EXCERPTED TEXT =
On Friday 31 July 2015, the Federal Court handed down its substantive decision in Davies v Deputy Commissioner of Taxation  FCA 775 (Davies)*. The decision is likely to have a significant impact on the application of the employee share scheme (ESS) rules in circumstances where employees acquire conditional rights to acquire ESS interests due to the application of the indeterminate rights provisions. In particular, the taxing point of ESS interests acquired by employees pursuant to an earlier (or conditional) right is likely to be brought forward pursuant to the application of these provisions. Perhaps of even greater impact will be rights acquired just before the introduction of the changes to the ESS rules on 1 July 2009 and 1 July 2015, where those rights become ESS interests after that date.
This case concerns the proper tax treatment of a large quantity of shares and options granted to the trustee of the taxpayer’s family trust (Dalara) under the employee share scheme rules.
Mr Davies was appointed as an executive director of Whitehaven in early 2009. Part of this remuneration package was the issue of 2.5 million shares and options to acquire 5 million shares which would vest in three equal tranches on 14 December 2009, 31 October 2010 and 31 October 2011.
On appointment, Mr Davies acquired a conditional right to acquire shares and options in his employer company (listed on the ASX) during the 2009 year. However as a director of a listed company, the right to acquire shares was subject to the approval of shareholders at the company’s general meeting (which was given in the following income year).
Mr Davies contended that the shares and options should be brought to tax pursuant to the ESS rules in Division 13A Income Tax Assessment Act 1936 (1936 Act) (which operated up to the end of the 2009 income year). The Commissioner’s view was that Mr Davies did not acquire an ESS interest until the grant of shareholder approval. As this only occurred after 1 July 2009, the issue of shares and options should be brought to tax under the new ESS rules in Division 83A Income Tax Assessment Act 1997 (1997 Act).

INFORMATION SHOWN =
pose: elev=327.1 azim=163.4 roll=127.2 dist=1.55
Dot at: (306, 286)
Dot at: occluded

--

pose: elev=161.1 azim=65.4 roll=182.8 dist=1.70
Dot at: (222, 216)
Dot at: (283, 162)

WHAT YOU WILL DO =
In the text on the Davies tax decision, on which three dates were the tranches of Mr Davies's shares and options to vest?

WORKED SOLUTION =
14 December 2009, 31 October 2010 and 31 October 2011.